WORKING PROFESSIONALS
The exchange rate implications would also be felt on salaried
professionals working in Singapore and the UK. Architect Leanne
Taylor, 27, who earns in Sing dollars, has mixed feelings.
The British national, who has been working in Singapore for more
than two years, said Brexit has led her to reconsider plans to move
back home.
“On one hand, maybe it's a good time to go back and buy a house.

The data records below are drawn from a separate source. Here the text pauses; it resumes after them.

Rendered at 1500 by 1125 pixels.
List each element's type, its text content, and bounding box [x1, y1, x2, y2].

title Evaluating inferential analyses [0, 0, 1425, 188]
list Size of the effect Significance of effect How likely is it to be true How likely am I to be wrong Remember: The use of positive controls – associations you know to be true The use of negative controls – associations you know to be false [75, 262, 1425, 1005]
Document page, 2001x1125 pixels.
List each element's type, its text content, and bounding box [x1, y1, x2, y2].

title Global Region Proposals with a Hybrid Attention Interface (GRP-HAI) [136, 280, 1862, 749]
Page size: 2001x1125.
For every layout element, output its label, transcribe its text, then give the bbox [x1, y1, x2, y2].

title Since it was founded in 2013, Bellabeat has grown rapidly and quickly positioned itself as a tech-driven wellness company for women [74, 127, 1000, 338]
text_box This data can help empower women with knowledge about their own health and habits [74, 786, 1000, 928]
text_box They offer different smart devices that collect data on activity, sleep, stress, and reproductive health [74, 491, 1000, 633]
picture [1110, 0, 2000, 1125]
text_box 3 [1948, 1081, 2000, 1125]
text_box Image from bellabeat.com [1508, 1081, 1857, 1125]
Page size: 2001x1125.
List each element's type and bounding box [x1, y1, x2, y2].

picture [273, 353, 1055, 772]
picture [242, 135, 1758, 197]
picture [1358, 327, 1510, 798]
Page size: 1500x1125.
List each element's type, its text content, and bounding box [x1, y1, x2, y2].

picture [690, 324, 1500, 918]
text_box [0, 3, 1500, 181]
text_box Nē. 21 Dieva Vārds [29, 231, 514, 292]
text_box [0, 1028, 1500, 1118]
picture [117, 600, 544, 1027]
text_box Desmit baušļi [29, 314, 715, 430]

On the other, architects like me will not be able to access the EU
market and tender for work, and that’ll mean fiercer competition
for local work,” she said.
“If I were still in the UK, I wouldn't be too happy. On a US
dollar basis, income would have dropped 5 to 10 per cent and taxes
are still sky high, at 30 to 40 per cent,” said a Singaporean
banker who declined to be named. He recently relocated home after
two years in London.
“Some of my colleagues, especially those who have invested in
real estate, are reeling from the sterling plunge. The property
market is relatively more illiquid, with more transaction costs,”
said the 29-year-old.
As for London-based Singaporean Edna Goh, 29, she is less
concerned about the dollars and cents of it all.
The finance professional, who has lived in London for the last
seven years said: “To me, it's not about the money. It's about how
London is becoming less tolerant to immigrants. It's very upsetting
given that London is London because of the EU.”